Now, I just expressed a ton more intimate and vulnerable pieces of my story. It feels like a huge hippopotamus is on my chest. But by sharing that, do you trust me more? That’s more rhetorical, because either way, LT has inspired me to show up with more courage, even in the smallest of moments, every single day.

I’m better able to, because my fellow leaders did the exact same:

  • Stories of stepping outside of their comfort zone to hold a classmate accountable on implicit bias.
  • Examples of taking a huge leap into a new career. Or even just finally having a community to vent about hard issues that come up at work.
  • Stories of wanting more out of LT facilitation & programming and pushing hard for change, and still pushing, because we must lead with urgency and be better.    
  • Moments as a parent in standing up at your child’s school to address complex racial equity issues. More broadly, thinking about parenting w/this lens.
  • Stories of feeling anxious to speak up immediately for fear of being “wrong” when sometimes you just need a few more seconds to reflect.
  • Stories of maybe deciding to run for office, in King County, For King County Council, District 2. Inspiring shared visions from my guy, Girmay Zahilay. I encourage our hearts to exercise our civic muscles on Aug. 6th and hopefully we’ll pop some champagne come Nov. 5th.

There is also one common story that I want to emphasize—so many of us have expressed this desire to continue to build relationships with one another. That we’ve only really scratched the surface on what this LT experience is.

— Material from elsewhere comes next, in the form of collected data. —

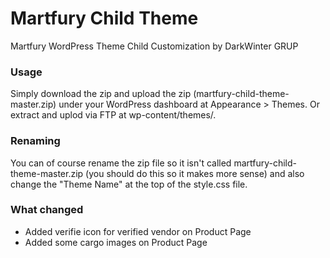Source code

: Martfury Child Theme
=================

Martfury WordPress Theme Child Customization by DarkWinter GRUP

### Usage
Simply download the zip and upload the zip (martfury-child-theme-master.zip) under your WordPress dashboard at Appearance > Themes. Or extract and uplod via FTP at wp-content/themes/.


### Renaming
You can of course rename the zip file so it isn't called martfury-child-theme-master.zip (you should do this so it makes more sense) and also change the "Theme Name" at the top of the style.css file.

### What changed
- Added verifie icon for verified vendor on Product Page
- Added some cargo images on Product Page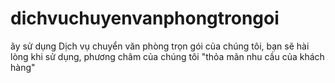 # dichvuchuyenvanphongtrongoi
ãy sử dụng Dịch vụ chuyển văn phòng trọn gói của chúng tôi, bạn sẽ hài lòng khi sử dụng, phương châm của chúng tôi "thỏa mãn nhu cầu của khách hàng"
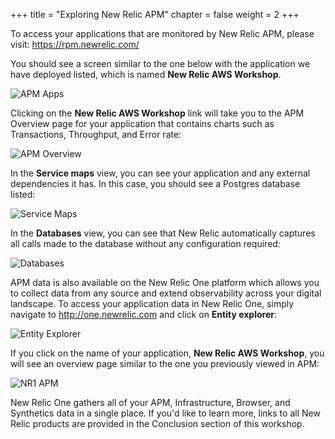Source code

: +++
title = "Exploring New Relic APM"
chapter = false
weight = 2
+++

To access your applications that are monitored by New Relic APM, please visit:  https://rpm.newrelic.com/

You should see a screen similar to the one below with the application we have deployed listed, which is named **New Relic AWS Workshop**.

![APM Apps](/images/apm-applications.png)

Clicking on the **New Relic AWS Workshop** link will take you to the APM Overview page for your application that contains charts such as Transactions, Throughput, and Error rate:

![APM Overview](/images/apm-overview.png)

In the **Service maps** view, you can see your application and any external dependencies it has.  In this case, you should see a Postgres database listed:

![Service Maps](/images/apm-service-maps.png)

In the **Databases** view, you can see that New Relic automatically captures all calls made to the database without any configuration required:

![Databases](/images/apm-databases.png)

APM data is also available on the New Relic One platform which allows you to collect data from any source and extend observability across your digital landscape.  To access your application data in New Relic One, simply navigate to http://one.newrelic.com and click on **Entity explorer**:

![Entity Explorer](/images/nr1-entity-explorer.png)
 
If you click on the name of your application, **New Relic AWS Workshop**, you will see an overview page similar to the one you previously viewed in APM:

![NR1 APM](/images/nr1-apm.png)

New Relic One gathers all of your APM, Infrastructure, Browser, and Synthetics data in a single place.  If you'd like to learn more, links to all New Relic products are provided in the Conclusion section of this workshop.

Before I pass the mic to Dr. Terri about what we should do next, I want to leave with one final challenge:

That we should be thinking more expansively—not just about our LT experience—but about how we show up for one another and for ourselves. Let’s think about what belonging may or may not feel like for others that do not share OUR own personal lived experience. Every day, let’s be more self-aware and kind, let’s show more grace and admit when we’re wrong. AND do more internal work for ourselves. And then do MORE.

Let’s commit to continued connection. Whether through coffee meetings, alumni happy hours, spaghetti dinners, karaoke nights. Let’s keep conversations going. Be okay sending an email five months from now wanting to re-connect. Reach out again, even if you don’t get an immediate response.

Let’s move beyond those feelings of “I missed out” or that its too late for anything meaningful. It’s never too late. We are not behind schedule. There is no deadline for building relationships or seeking belonging. Let’s do it today, tomorrow, and the tomorrow after that.

Thank you for letting me feel like I belong. That ALL of me does. I do not take that for granted. And I do not take for granted that we as leaders of this region should try to cultivate that feeling of belonging wherever we go. I commit to that. Thank you very much.